• **WORK ORDER**: The following data needs to be repeated exactly, with all images excluded.

====== DATASET EXTRACT ======

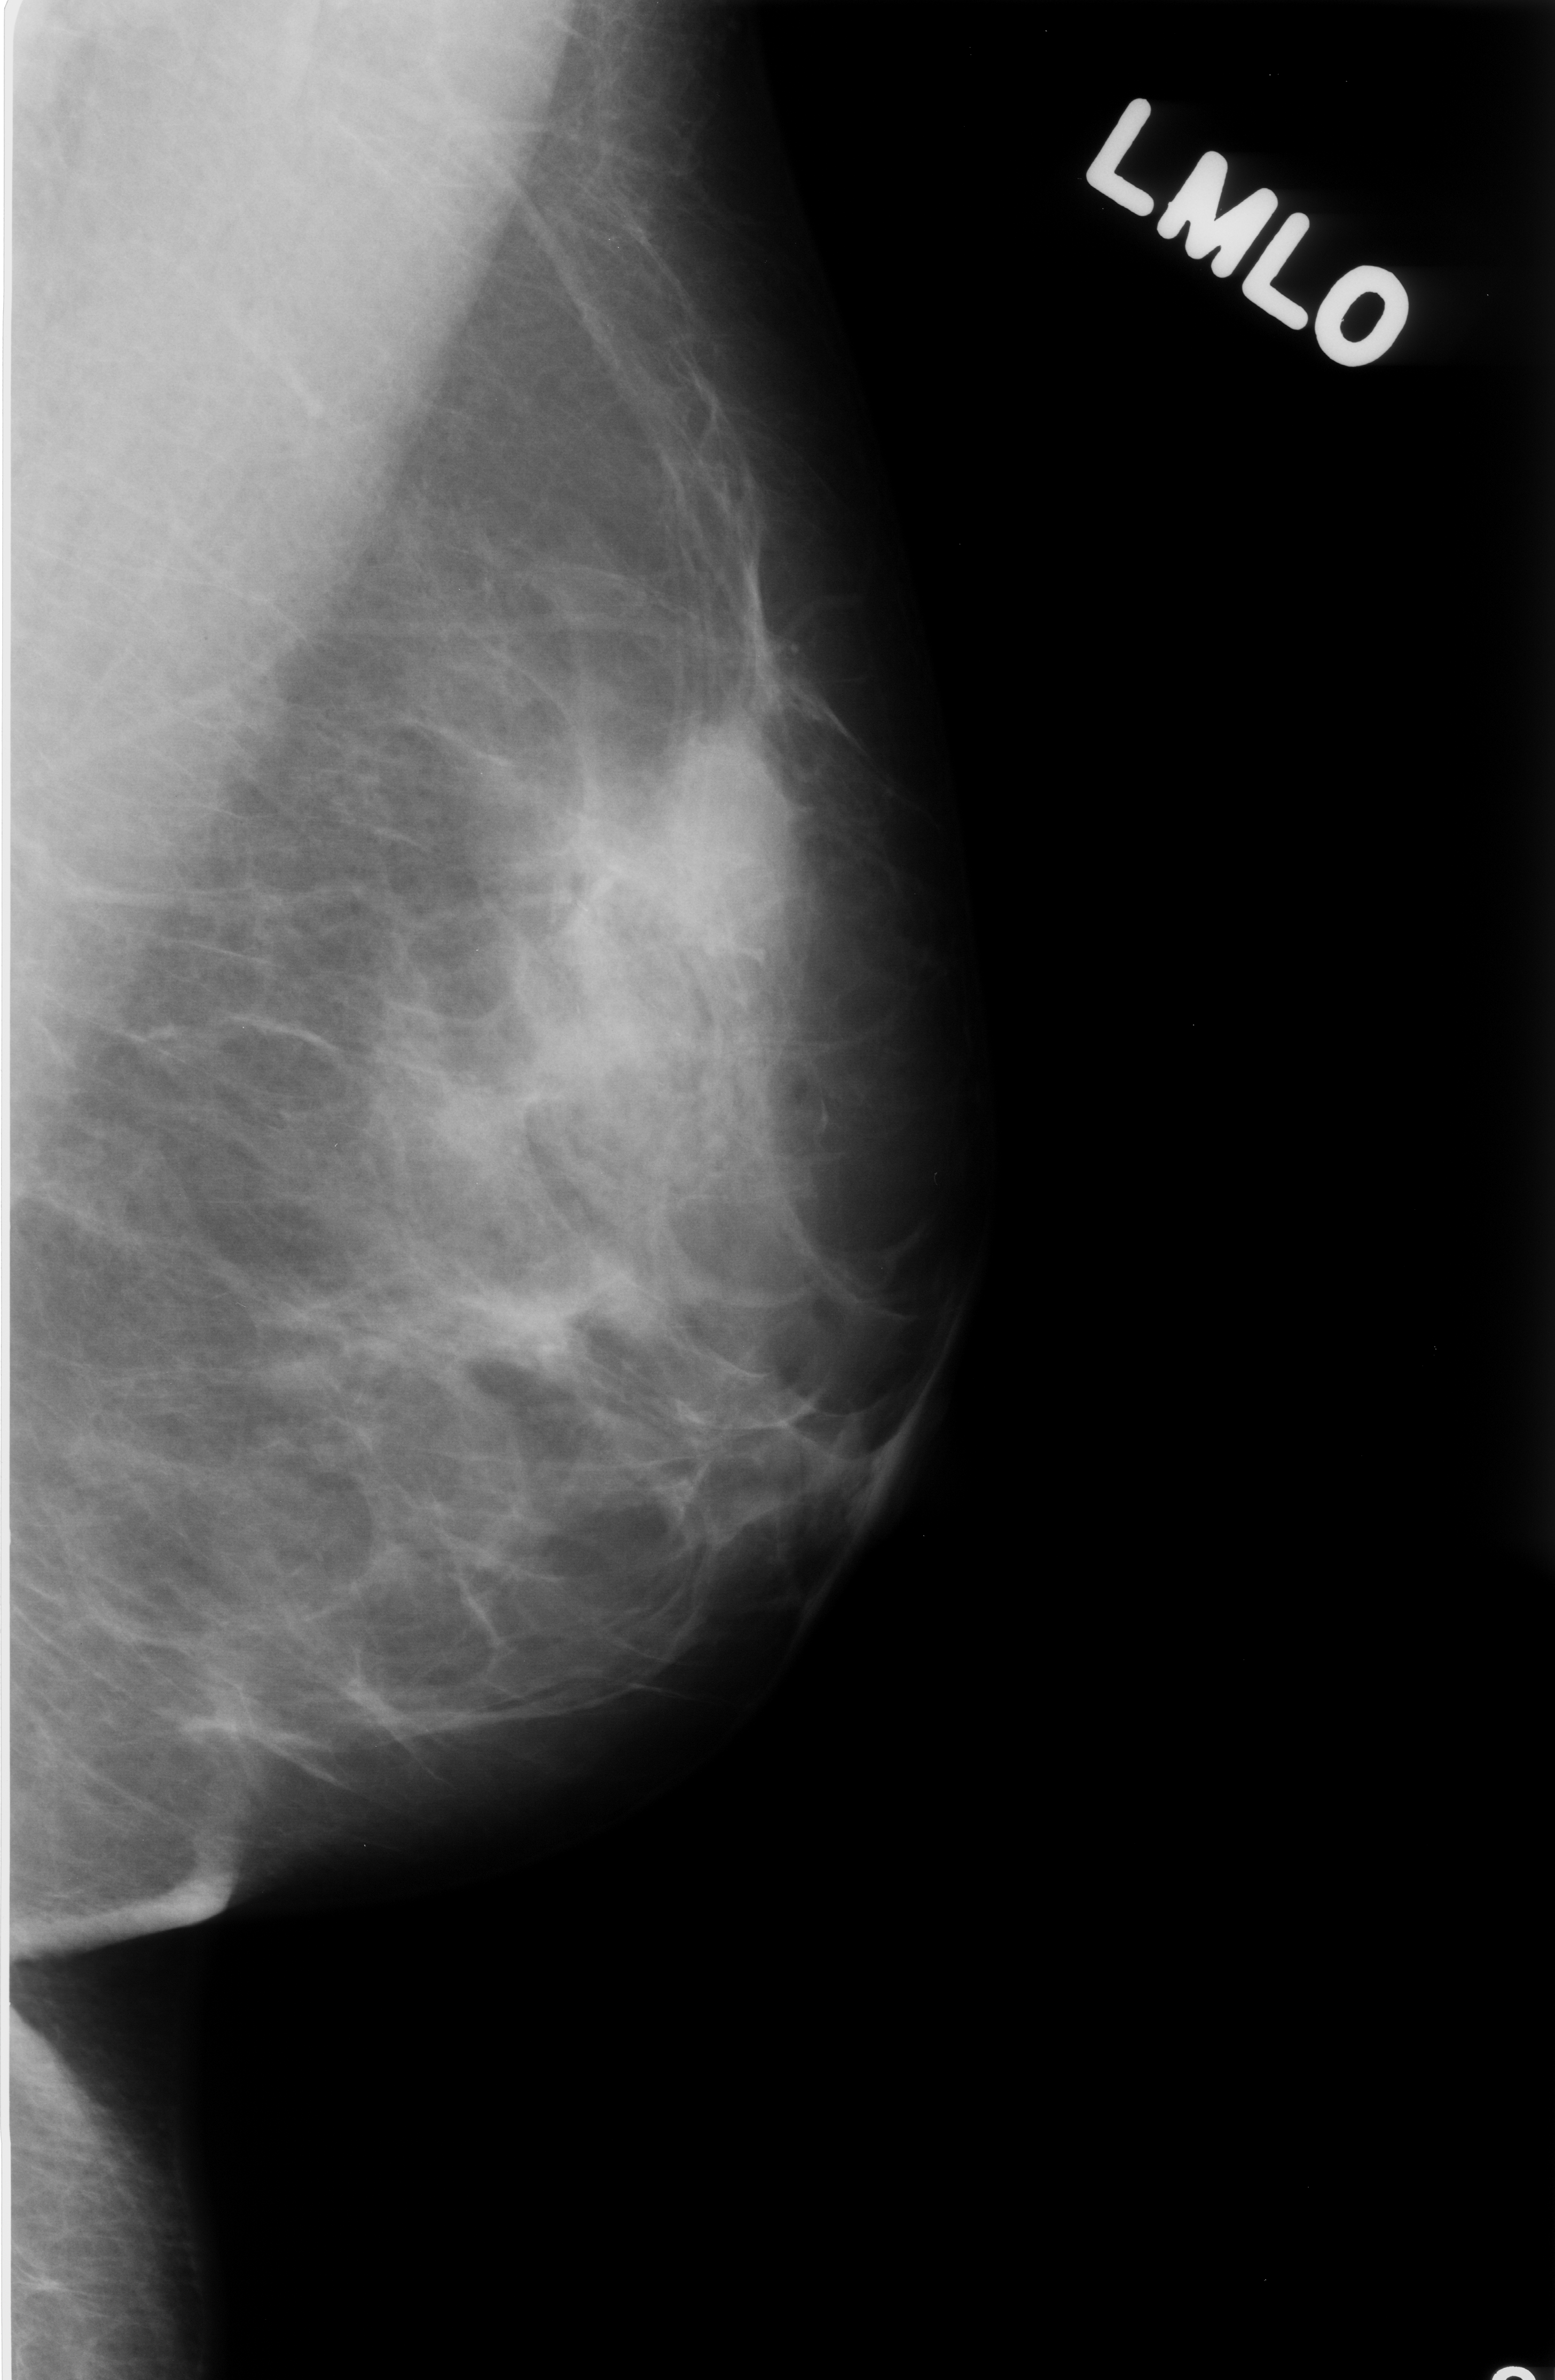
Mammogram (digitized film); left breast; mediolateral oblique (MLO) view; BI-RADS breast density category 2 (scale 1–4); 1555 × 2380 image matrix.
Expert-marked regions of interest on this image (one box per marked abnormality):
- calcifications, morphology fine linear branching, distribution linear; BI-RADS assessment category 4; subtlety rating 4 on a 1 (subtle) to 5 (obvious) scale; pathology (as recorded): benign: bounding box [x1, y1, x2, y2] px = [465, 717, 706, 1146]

======

• **TASK ANSWER**:
Mammogram (digitized film); left breast; mediolateral oblique (MLO) view; BI-RADS breast density category 2 (scale 1–4); 1555 × 2380 image matrix.
Expert-marked regions of interest on this image (one box per marked abnormality):
- calcifications, morphology fine linear branching, distribution linear; BI-RADS assessment category 4; subtlety rating 4 on a 1 (subtle) to 5 (obvious) scale; pathology (as recorded): benign: bounding box [x1, y1, x2, y2] px = [465, 717, 706, 1146]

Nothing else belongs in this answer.